[TASK GOAL]: In the items below, lay out as a numbered list the lines from the one containing "left hip: (495, 366, 9)" through the one containing "right elbow: (499, 338, -30)", both included. Leave out blank lines and give nothing else.

>>>>

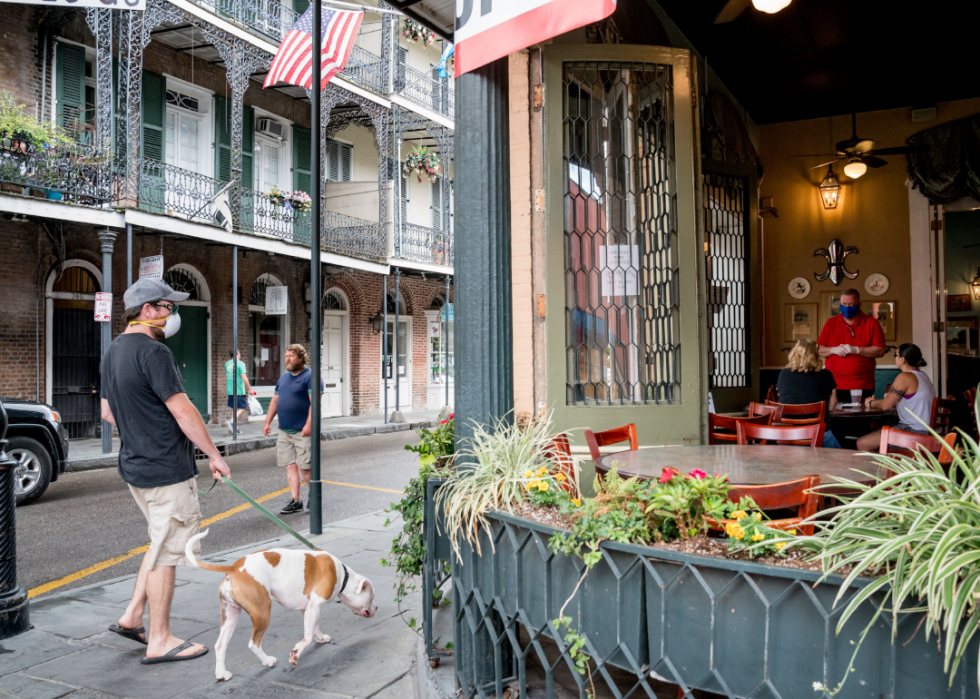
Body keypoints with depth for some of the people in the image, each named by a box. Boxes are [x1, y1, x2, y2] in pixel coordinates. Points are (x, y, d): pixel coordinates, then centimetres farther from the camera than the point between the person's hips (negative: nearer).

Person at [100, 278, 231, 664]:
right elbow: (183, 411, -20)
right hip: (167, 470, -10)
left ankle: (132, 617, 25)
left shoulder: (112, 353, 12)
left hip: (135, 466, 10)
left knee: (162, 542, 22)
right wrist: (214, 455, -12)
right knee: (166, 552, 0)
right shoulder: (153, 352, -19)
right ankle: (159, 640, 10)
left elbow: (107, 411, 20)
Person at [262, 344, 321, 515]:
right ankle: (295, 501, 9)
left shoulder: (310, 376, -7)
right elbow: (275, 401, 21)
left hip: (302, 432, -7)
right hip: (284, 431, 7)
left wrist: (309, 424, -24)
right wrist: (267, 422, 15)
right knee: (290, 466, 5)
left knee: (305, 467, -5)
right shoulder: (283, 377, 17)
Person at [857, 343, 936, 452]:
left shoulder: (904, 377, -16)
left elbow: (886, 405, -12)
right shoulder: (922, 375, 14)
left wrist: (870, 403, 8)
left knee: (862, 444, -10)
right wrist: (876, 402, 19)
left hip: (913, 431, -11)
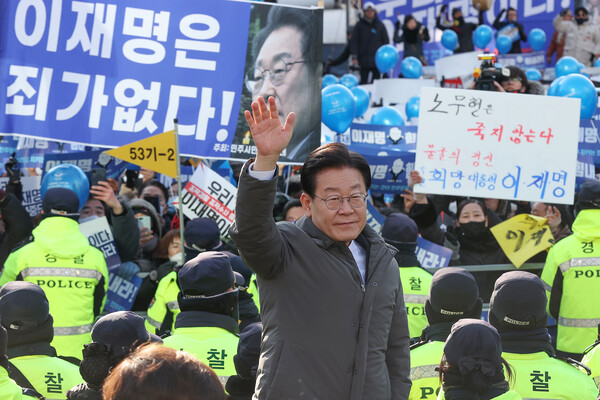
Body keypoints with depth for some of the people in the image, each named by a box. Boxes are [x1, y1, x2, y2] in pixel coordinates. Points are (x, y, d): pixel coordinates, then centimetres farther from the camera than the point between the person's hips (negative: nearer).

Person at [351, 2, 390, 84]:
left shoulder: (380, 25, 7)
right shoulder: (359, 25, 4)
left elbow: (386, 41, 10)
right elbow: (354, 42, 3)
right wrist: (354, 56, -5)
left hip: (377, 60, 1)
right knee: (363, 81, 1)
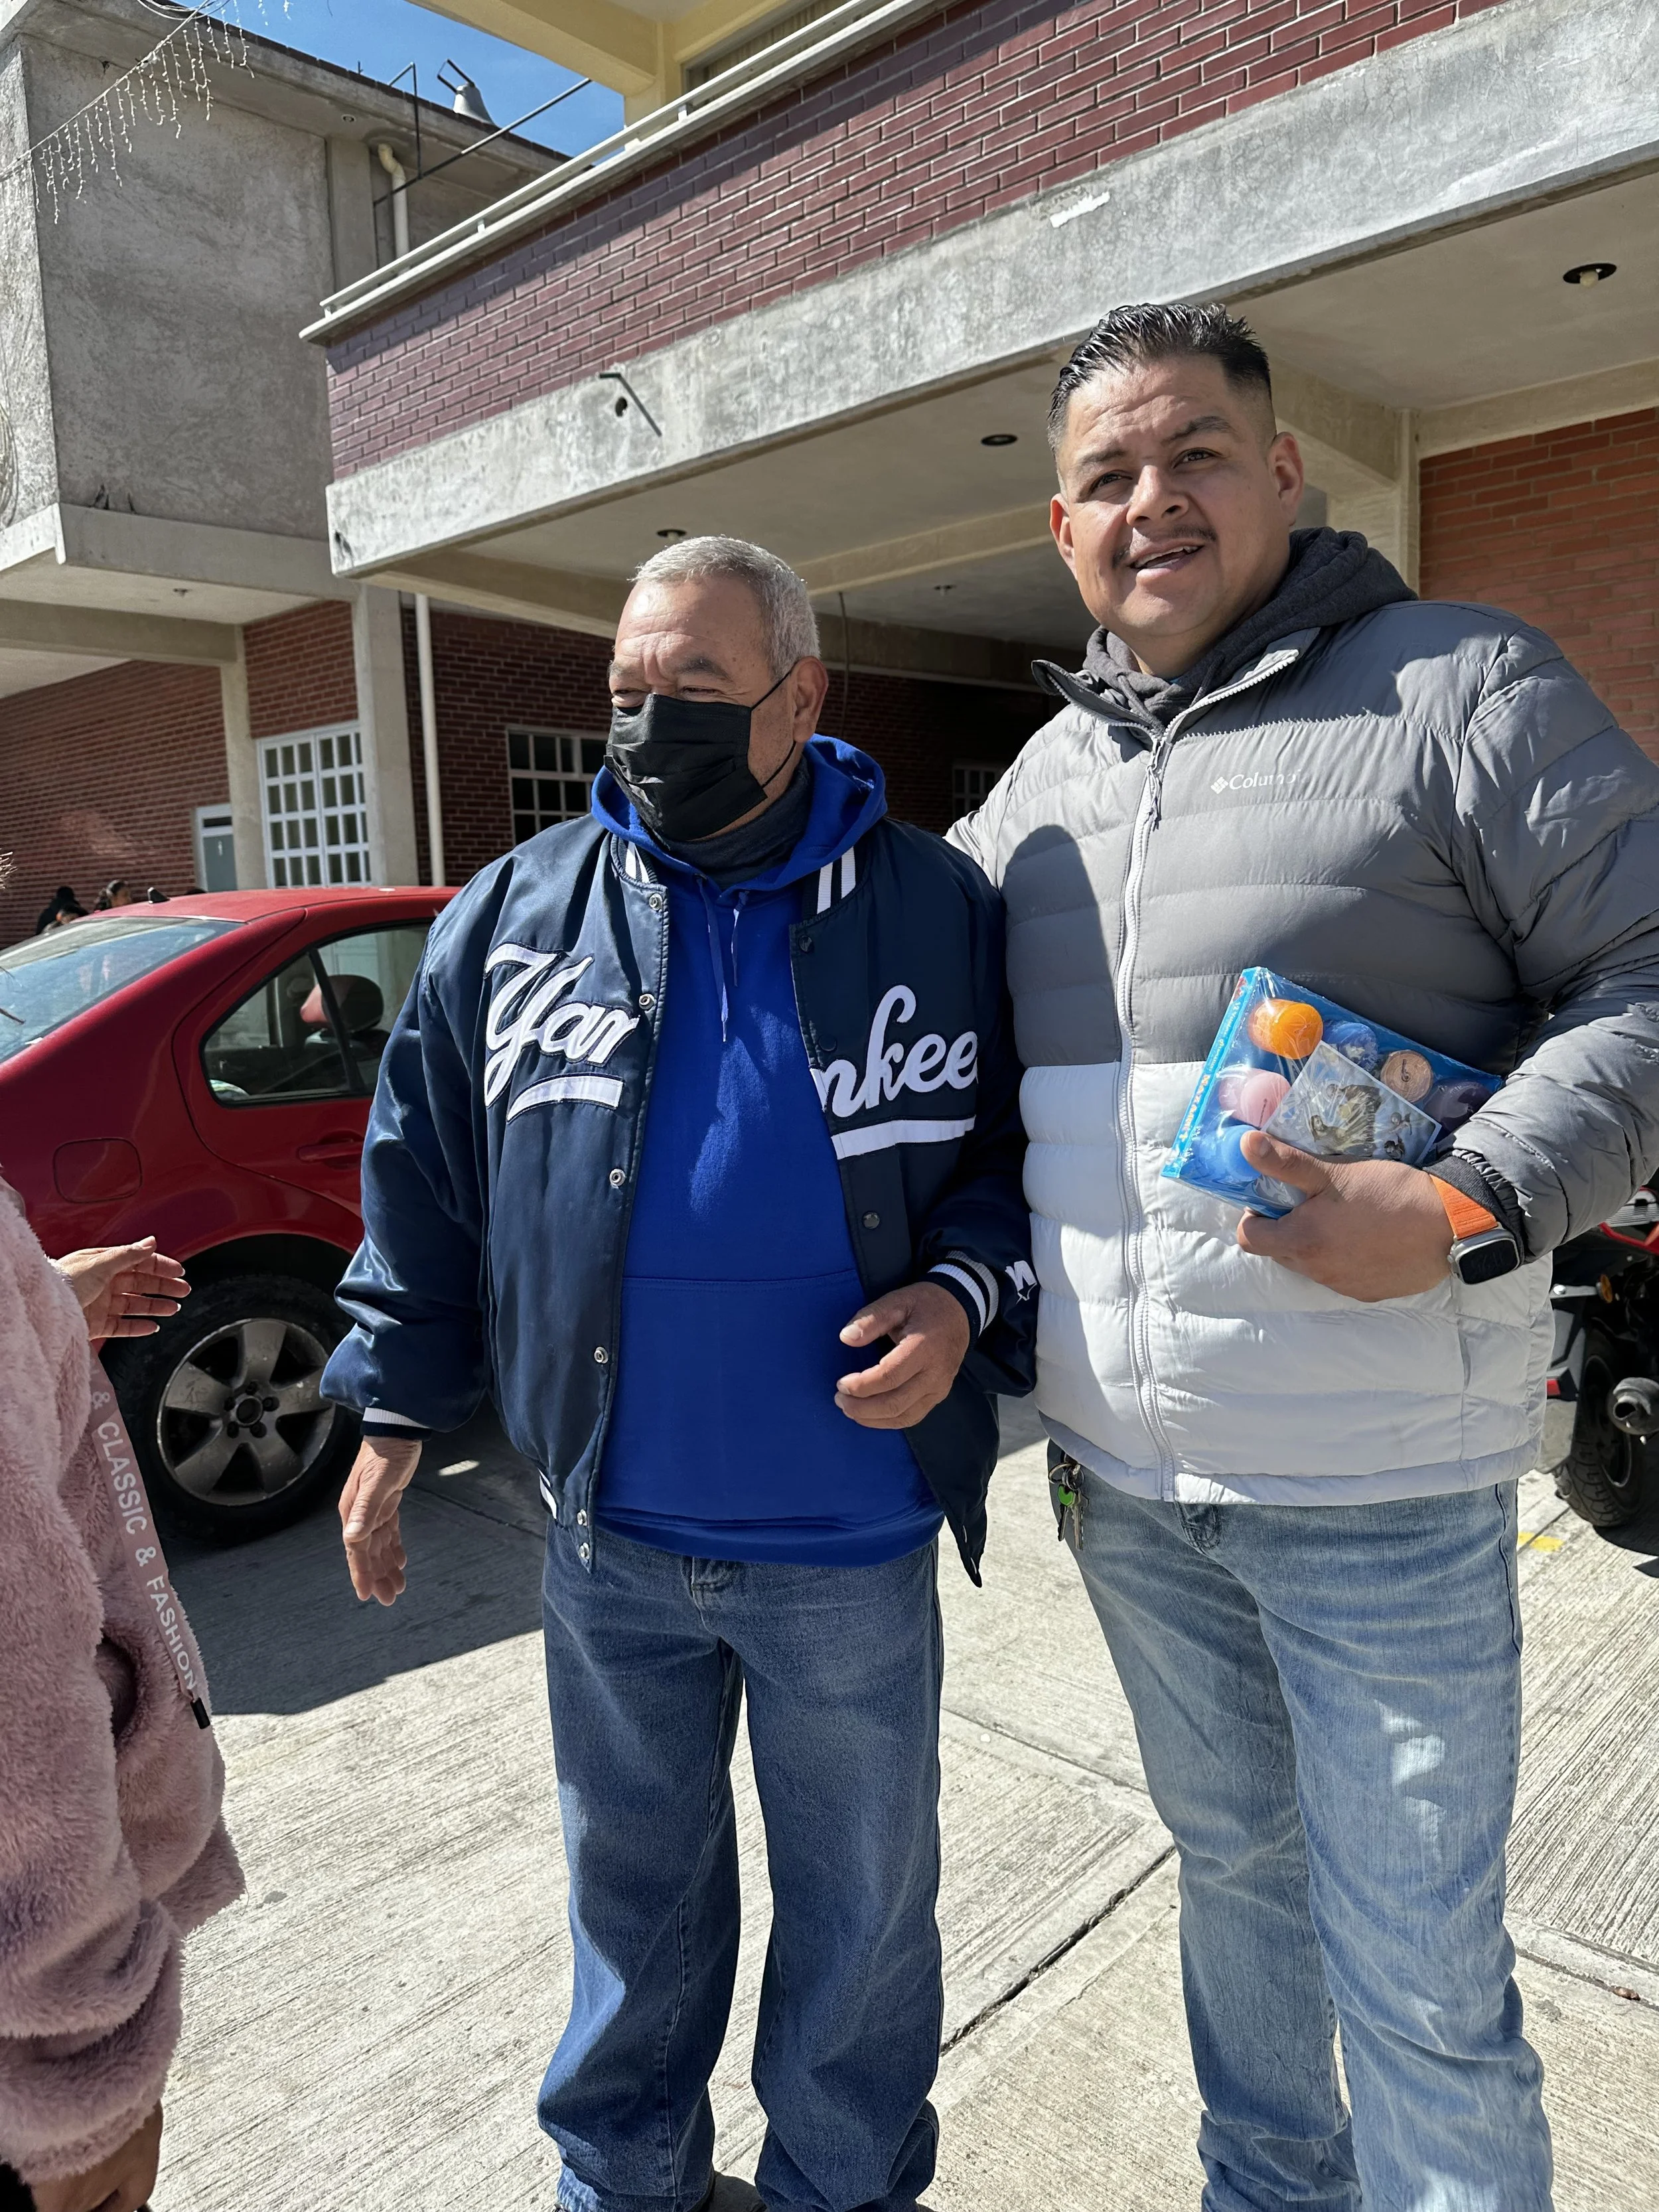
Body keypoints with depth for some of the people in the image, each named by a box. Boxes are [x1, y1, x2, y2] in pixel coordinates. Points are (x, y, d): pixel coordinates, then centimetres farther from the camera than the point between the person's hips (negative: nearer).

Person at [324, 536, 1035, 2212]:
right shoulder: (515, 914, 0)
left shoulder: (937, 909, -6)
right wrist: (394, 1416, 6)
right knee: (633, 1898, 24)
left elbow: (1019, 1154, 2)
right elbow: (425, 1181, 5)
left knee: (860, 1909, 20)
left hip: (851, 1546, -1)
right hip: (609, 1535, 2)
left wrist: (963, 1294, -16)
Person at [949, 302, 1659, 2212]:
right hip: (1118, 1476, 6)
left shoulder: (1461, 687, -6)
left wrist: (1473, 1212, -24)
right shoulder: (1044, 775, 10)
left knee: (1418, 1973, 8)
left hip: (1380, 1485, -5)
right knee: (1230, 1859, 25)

<<<<
>>>>

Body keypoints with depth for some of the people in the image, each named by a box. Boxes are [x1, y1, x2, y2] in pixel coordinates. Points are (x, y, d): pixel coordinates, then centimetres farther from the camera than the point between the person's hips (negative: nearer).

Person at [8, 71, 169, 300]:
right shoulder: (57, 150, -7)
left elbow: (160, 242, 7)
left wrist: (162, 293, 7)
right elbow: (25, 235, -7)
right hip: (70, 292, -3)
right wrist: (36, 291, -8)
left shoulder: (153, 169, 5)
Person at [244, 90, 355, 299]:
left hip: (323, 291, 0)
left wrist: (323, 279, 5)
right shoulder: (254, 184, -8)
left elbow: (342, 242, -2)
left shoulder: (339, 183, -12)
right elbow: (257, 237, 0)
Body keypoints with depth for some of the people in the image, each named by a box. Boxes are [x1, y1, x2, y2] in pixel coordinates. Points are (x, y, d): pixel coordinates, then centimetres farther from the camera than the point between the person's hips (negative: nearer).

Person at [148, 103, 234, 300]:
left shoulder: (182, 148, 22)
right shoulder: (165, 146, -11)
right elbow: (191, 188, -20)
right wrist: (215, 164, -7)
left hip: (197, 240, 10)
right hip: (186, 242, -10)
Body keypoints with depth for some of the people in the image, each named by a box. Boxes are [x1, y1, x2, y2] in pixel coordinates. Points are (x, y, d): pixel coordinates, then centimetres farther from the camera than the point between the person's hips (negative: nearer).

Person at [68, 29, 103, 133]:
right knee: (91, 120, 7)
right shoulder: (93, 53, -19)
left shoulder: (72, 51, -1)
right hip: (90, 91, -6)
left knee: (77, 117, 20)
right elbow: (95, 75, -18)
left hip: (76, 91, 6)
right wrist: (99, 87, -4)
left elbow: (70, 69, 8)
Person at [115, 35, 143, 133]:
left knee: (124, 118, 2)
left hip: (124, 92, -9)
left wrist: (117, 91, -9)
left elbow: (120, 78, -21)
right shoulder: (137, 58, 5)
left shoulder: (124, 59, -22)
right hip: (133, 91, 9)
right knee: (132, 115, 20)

<<<<
>>>>

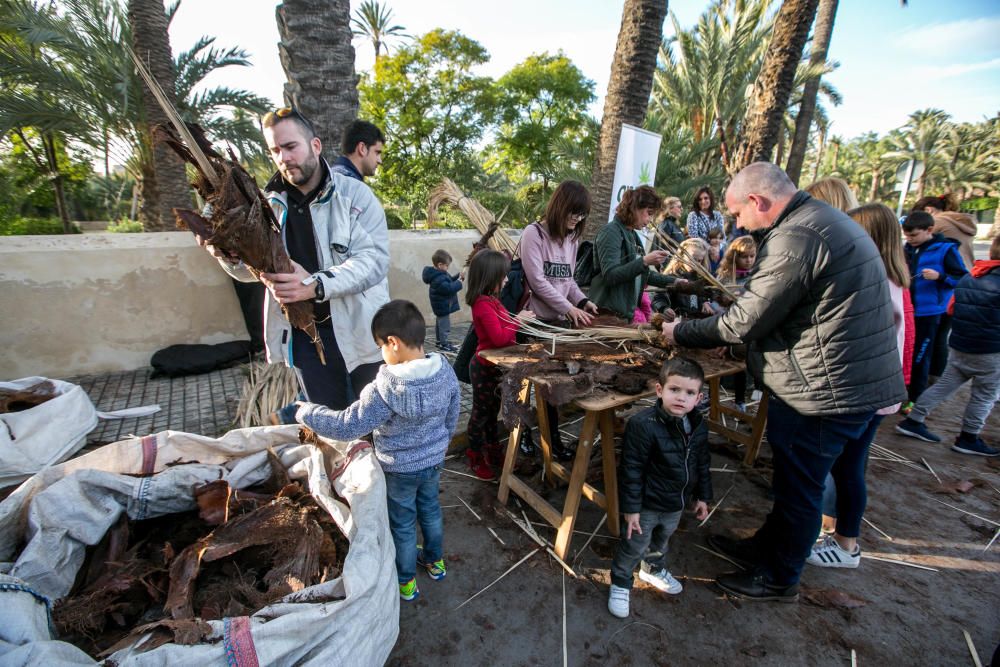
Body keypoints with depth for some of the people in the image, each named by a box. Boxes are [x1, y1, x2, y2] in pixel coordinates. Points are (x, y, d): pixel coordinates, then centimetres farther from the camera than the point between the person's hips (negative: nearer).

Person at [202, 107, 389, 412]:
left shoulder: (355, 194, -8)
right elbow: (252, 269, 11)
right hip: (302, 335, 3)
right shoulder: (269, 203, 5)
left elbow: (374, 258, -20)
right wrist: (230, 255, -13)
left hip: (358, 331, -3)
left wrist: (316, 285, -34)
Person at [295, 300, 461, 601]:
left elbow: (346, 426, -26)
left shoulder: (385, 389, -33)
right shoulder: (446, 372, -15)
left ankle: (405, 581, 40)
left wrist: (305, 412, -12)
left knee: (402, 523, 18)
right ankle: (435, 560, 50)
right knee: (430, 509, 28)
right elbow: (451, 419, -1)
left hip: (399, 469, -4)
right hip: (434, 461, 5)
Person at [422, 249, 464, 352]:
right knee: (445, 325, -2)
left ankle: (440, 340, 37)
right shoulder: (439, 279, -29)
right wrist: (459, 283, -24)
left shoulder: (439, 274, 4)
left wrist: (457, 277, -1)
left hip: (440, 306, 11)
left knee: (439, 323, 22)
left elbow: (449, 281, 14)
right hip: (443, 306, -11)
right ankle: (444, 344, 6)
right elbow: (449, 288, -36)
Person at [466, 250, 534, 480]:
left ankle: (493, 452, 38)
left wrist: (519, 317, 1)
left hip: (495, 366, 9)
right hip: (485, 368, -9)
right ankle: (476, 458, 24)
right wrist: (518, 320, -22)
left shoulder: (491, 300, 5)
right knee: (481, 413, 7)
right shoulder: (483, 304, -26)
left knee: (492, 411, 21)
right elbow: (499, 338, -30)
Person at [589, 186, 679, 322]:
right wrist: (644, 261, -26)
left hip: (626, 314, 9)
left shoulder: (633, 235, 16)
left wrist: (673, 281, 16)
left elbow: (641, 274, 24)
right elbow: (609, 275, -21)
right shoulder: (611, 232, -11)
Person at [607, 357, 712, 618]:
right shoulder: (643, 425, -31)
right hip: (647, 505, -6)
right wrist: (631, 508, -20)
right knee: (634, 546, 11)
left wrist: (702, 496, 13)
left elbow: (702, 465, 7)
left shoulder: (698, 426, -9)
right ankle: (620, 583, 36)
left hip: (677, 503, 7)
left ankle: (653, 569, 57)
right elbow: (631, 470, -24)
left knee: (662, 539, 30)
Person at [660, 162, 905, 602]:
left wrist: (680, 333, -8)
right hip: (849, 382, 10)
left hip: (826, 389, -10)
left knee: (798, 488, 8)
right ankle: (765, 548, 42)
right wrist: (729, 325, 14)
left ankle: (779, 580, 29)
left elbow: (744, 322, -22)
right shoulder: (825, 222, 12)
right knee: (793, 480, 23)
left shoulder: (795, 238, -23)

<<<<

[RESULT OF THIS TASK]:
1. left hip: (495, 366, 9)
2. right hip: (485, 368, -9)
3. right ankle: (476, 458, 24)
4. right wrist: (518, 320, -22)
5. left shoulder: (491, 300, 5)
6. right knee: (481, 413, 7)
7. right shoulder: (483, 304, -26)
8. left knee: (492, 411, 21)
9. right elbow: (499, 338, -30)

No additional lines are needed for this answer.